Dino Drudi’s critique of Mayor Williams’ castigation of Bishop Owens’ anti-gay tirade–cum–sermon (“Bully Pulpit,” 6/2) is blissfully ignorant at best (I suspect another agenda entirely when, in his first paragraph, he points to “the politics of D.C.”). For one thing, he refers to anti-LGBT (lesbian, gay, bisexual, and transgender) sentiment as a basic tenet of “mainstream Christianity.” Such virulent homophobia is almost entirely relegated to fundamentalist Christian sects. Virtually all of my friends and family members who consider themselves “mainstream Christians” found Bishop Owens’ remarks absolutely repugnant.

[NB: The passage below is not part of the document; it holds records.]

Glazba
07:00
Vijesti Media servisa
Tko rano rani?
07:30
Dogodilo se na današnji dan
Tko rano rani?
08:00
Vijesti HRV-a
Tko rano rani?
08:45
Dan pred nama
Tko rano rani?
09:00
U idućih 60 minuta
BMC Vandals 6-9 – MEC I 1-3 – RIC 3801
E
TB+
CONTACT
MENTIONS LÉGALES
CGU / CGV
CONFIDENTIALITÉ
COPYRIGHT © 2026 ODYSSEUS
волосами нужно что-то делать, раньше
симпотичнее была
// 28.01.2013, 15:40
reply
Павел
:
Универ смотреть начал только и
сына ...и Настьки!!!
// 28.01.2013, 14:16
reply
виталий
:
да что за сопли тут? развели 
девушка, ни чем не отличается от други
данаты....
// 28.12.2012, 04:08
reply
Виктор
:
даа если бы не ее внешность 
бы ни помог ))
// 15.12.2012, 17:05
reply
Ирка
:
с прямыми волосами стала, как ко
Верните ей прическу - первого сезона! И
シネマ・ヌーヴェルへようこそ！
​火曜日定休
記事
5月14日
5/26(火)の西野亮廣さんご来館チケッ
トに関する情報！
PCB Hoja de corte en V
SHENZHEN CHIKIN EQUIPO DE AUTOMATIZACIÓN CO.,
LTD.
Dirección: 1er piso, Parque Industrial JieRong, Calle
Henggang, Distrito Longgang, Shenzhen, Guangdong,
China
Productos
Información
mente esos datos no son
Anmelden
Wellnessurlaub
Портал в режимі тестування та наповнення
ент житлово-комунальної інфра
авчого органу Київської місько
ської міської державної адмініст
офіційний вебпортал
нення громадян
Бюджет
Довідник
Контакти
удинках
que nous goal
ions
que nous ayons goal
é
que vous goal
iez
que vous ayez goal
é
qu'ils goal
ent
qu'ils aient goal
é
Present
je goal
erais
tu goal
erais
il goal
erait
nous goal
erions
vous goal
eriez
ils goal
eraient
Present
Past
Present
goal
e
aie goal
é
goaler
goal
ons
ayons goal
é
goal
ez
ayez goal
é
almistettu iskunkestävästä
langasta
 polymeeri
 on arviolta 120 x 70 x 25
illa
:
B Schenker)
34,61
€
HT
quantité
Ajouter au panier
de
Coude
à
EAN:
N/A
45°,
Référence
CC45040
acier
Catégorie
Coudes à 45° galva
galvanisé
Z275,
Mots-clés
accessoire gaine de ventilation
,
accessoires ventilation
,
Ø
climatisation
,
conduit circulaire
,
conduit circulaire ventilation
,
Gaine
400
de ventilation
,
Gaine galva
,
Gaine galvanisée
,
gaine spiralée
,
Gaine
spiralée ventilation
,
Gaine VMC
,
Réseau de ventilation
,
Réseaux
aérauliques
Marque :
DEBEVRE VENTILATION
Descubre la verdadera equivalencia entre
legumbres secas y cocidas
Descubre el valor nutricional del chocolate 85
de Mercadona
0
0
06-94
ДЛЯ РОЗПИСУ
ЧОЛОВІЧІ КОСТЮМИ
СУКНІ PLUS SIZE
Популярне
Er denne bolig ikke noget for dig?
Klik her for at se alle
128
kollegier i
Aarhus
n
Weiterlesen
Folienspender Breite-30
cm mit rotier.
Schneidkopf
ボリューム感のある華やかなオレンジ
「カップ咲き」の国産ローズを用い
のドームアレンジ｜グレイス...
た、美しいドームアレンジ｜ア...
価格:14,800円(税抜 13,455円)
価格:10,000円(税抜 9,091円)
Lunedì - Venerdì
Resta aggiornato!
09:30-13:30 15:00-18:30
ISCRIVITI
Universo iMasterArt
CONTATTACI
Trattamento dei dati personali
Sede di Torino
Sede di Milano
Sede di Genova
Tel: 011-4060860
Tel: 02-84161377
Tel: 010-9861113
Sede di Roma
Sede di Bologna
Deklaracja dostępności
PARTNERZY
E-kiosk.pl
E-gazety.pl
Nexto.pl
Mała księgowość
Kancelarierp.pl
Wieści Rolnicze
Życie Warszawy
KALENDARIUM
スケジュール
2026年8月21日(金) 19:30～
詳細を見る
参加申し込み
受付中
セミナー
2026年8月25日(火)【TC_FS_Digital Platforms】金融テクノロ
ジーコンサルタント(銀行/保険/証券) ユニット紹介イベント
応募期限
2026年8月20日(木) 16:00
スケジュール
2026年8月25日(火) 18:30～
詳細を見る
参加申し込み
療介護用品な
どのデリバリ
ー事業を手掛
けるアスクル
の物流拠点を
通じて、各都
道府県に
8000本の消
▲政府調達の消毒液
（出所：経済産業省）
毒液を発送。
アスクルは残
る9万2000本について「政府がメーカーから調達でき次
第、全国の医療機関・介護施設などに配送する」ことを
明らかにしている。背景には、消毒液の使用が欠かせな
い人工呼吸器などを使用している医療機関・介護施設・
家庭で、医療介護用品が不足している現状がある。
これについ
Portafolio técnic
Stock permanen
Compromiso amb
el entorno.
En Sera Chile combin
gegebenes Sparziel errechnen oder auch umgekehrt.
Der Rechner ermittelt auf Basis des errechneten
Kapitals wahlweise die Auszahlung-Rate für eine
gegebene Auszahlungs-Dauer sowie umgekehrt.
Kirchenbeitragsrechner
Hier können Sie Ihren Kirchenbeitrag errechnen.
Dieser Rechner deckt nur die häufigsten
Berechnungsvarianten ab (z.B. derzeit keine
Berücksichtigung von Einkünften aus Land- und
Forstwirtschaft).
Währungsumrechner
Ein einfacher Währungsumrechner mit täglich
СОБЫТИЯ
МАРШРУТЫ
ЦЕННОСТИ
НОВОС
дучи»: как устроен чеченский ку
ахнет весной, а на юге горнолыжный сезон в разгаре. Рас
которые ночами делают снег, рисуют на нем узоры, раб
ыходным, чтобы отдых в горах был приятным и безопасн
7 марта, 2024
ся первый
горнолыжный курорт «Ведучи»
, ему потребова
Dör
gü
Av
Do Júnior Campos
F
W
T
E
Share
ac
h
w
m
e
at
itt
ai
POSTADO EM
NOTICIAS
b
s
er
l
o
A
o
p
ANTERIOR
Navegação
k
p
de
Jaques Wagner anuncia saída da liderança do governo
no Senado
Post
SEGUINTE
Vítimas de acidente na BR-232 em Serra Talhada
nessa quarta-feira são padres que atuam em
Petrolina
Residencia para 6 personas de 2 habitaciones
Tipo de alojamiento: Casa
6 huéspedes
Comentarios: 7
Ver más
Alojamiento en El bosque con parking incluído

Furthermore, Drudi misses the point entirely when he asks whether Mayor Williams would similarly denounce an LGBT individual who insulted fundamentalist Christianity. The issue is not simple denunciation. The issue is whether or not an individual calls for the denial of a basic civil right. A fundamentalist Christian obviously has the right to say that I, as a gay man, am an abomination before the Lord, am perverting nature’s design, and am going to fry in hell surrounded by Darwinists and the editors of National Geographic. Just as I have the right to say that fundamentalist Christians are intolerant bigots whose fingers are bruised from pointing at the same selectively chosen out-of-context biblical verses over and over again. The main difference is that I have never suggested that fundamentalist Christians be denied their basic rights as American citizens: the right to marry, the right not to be fired from a job, the right not to be evicted from an apartment or refused service in a restaurant due to their religion. Drudi is right that the Constitution guarantees freedom of religion from government interference. However, he would be absolutely naive to think that religion hasn’t already crossed that divide.